Wednesday, 1 October 2008

Non-Partisan Call to Follow the Irish

Following the Irish Government's move yesterday to guarantee all deposits in banks for the next two years, Nick Clegg and Alex Salmond have called on Gordon Brown to go further than his promise to raise the guarantee level to the first £50,000 deposited.

Following on from what was seen as some partisan politics stateside and a failure to recognise the knock on effect to ordinary bank customers of the crisis facing Wall Street is it a sense of reality here in the UK. Gordon has yet to to promise more than the £50k limit but pointed out that the government has yet to let any UK depositor down. That conditional 'yet' is what the calls are for to add further guarantees and stop people with substantial savings having to diversify their accounts across multiple savings accounts. Sadly it appears that Gordon is content with his proposal deeming it to be able to cover "whatever is necessary" to help the British economy.

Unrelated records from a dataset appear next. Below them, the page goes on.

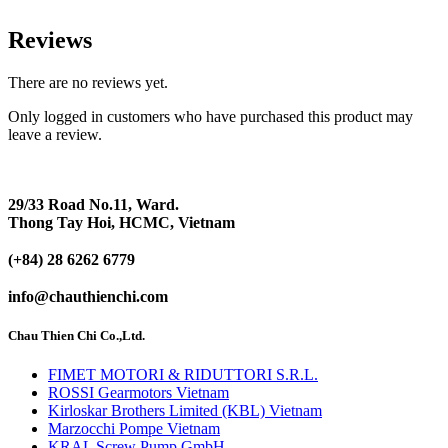
Reviews
There are no reviews yet.
Only logged in customers who have purchased this product may
leave a review.
29/33 Road No.11, Ward.
Thong Tay Hoi, HCMC, Vietnam
(+84) 28 6262 6779
info@chauthienchi.com
Chau Thien Chi Co.,Ltd.
FIMET MOTORI & RIDUTTORI S.R.L.
ROSSI Gearmotors Vietnam
Kirloskar Brothers Limited (KBL) Vietnam
Marzocchi Pompe Vietnam
KRAL Screw Pump GmbH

David Cameron has called for the legislation to further protect savings to be brought forward to next week when the House of Commons reconvenes. However, the Tory leader's emergency statement to his party conference yesterday does not make it clear whether that is merely 'accelerating' the proposed Brown upping the level of guarantee or something more far reaching. Although there may well have been a hint of doing more when he said:

"We are doing everything we can to help you keep your job, your savings, your
pension, your mortgage safe"


It looks like all UK parties are have turned to the same hymn sheet, we'll just wait and see what harmony they settle on to work together.